**** DATASET RECORDS
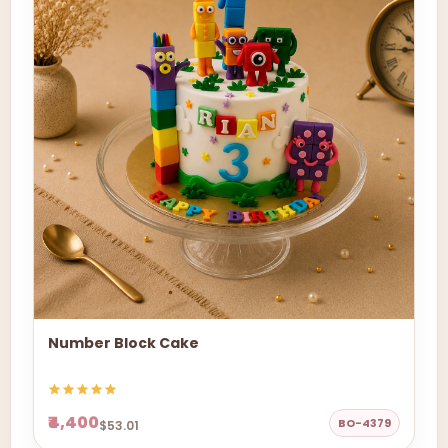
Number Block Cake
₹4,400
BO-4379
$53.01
********
**** DATASET RECORDS
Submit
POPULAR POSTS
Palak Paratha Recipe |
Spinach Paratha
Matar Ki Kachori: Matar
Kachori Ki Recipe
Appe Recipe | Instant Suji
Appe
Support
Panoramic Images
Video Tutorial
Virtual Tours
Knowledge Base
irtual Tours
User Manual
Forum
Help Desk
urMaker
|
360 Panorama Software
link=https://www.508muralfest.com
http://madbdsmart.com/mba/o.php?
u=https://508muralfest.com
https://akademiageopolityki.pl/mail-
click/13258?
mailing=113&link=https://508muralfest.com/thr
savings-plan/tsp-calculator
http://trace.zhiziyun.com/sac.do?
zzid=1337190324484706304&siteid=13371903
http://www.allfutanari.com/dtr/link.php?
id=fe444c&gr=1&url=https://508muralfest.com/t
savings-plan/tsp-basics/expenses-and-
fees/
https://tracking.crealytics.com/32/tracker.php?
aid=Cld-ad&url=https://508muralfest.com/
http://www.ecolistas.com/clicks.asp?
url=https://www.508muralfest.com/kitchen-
********
**WORK INSTRUCTIONS:** Find each line in the data above that contains the string "https" and copy those lines out in full.

**ANSWER BELOW:**
link=https://www.508muralfest.com
u=https://508muralfest.com
https://akademiageopolityki.pl/mail-
mailing=113&link=https://508muralfest.com/thr
id=fe444c&gr=1&url=https://508muralfest.com/t
https://tracking.crealytics.com/32/tracker.php?
aid=Cld-ad&url=https://508muralfest.com/
url=https://www.508muralfest.com/kitchen-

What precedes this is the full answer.